• Text section
_ _ _ _
On Wed, 26 Aug 2020, 16:42 Roberto Cornacchia, <roberto.cornacchia@gmail.com> wrote:

This is a question about join order. In general, about how it changed from Nov2019 to Jun2020 releases.
In particular, with respect to custom joins (filter functions).

With a schema:
CREATE TABLE t1(s string);
CREATE TABLE t2(s string);

Consider the following 2 queries, which only differ for having swapped conditions:
Q1:
SELECT t1.s, t2.s
FROM t1, t2
WHERE t1.s <> t2.s
AND [t1.s] maxlevenshtein [t2.s, 1];

Q2:
SELECT t1.s, t2.s
FROM t1, t2
WHERE [t1.s] maxlevenshtein [t2.s, 1]
AND t1.s <> t2.s;

[t1.s] maxlevenshtein [t2.s, 1] is equivalent to levenshtein(t1.s, t2.s) <=1
(i.e. the two strings have a levenshtein distance at most 1)
This is a relatively expensive and selective function.

In Nov2019, both Q1 and Q2 are translated to:
- "maxlevenshtein" custom join
- "!=" selection on the result

In Jun2020, the two queries happen to be evaluated in the same order as they are written. Which means that Q2 is evaluated as:
- "!=" join
- "maxlevenshtein" selection

This last evaluation plan is unfortunately not viable at all. The first join is not very selective, and the "maxlevenshtein" selection is run on way too many pairs, without the optimizations that can be exploited in a join (in a join, it is possible to skip the actual levenshtein computation for most combinations). Q2 in Jun2020 is 2 orders of magnitude slower than Q1, which quickly leads to unreasonably long query times.
_ _ _ _
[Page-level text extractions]
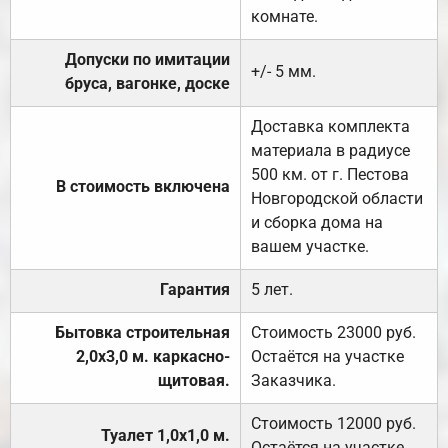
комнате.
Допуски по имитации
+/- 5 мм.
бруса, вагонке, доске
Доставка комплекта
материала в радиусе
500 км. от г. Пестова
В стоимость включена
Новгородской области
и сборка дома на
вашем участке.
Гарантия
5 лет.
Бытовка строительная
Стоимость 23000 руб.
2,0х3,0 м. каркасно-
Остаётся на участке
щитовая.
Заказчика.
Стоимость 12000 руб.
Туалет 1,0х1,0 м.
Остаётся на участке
_ _ _ _
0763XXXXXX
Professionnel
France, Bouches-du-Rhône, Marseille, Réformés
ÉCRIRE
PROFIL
_ _ _ _
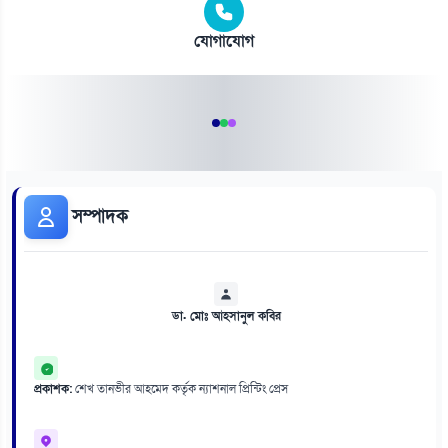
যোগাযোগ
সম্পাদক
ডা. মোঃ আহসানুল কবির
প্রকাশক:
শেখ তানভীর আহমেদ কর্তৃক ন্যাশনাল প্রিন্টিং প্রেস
_ _ _ _
• Written task
Write the next part of the message about join order in the Nov2019 and Jun2020 releases, starting after its last sentence.

• Task output
Of course, this is just one specific case. A very unfortunate one, due to the combination of a couple of factors:
- The "!=" join is not selective enough
- The custom function is an expensive one

I guess my real questions are:
- Is it by chance (or, as a by-product of more generic join ordering rules) that Nov2019 executes custom joins first in both Q1 and Q2, or was it an intentional choice to first execute custom joins?
- What would a reasonable approach be?
Is it reasonable to assume that if one writes a custom join, this is expected to use an expensive comparison function and that the join implementation can be much more efficient than the selection implementation (by skipping unnecessary comparisons)?
If no assumptions can be made, can there be a way to annotate custom implementations with information on selectivity and cost?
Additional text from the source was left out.